(Stored data entries)
━━━━━━━━━━━━━━━━
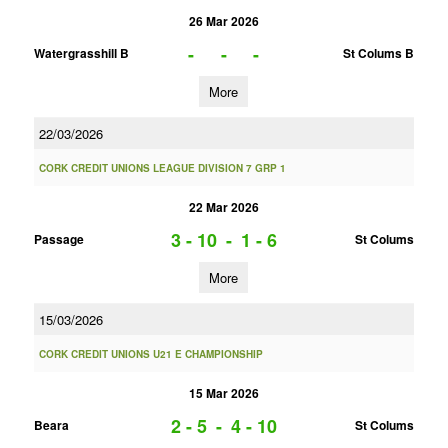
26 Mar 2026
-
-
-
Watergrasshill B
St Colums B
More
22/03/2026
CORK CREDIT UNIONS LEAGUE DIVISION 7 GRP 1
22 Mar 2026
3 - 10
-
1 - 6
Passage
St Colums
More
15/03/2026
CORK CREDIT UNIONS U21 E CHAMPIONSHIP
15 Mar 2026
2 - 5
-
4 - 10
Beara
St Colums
━━━━━━━━━━━━━━━━
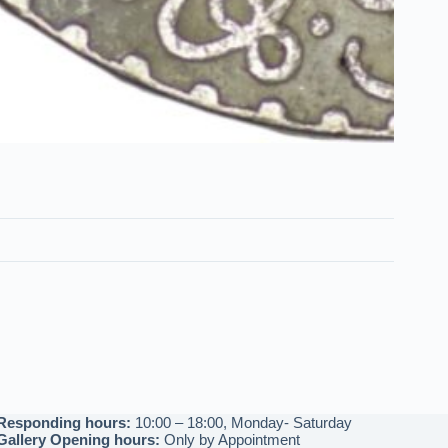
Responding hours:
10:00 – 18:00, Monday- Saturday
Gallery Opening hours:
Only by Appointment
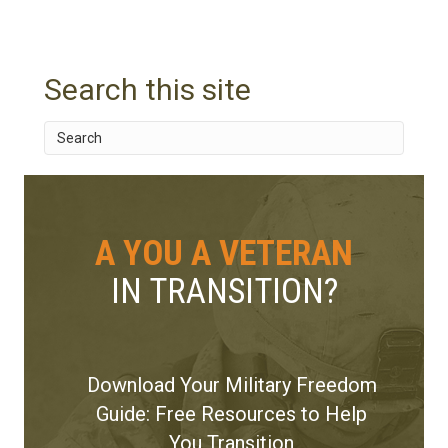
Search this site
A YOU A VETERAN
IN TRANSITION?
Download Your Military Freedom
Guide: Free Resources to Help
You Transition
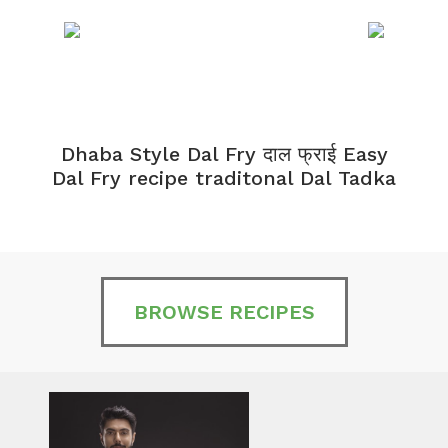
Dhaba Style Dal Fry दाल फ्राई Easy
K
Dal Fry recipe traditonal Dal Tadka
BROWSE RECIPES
━━━━━━━━━━━━━━━━
**EXERCISE**
The answer must consist of every line above that contains the word "CORK".

**OUTPUT FOR THIS TASK**
CORK CREDIT UNIONS LEAGUE DIVISION 7 GRP 1
CORK CREDIT UNIONS U21 E CHAMPIONSHIP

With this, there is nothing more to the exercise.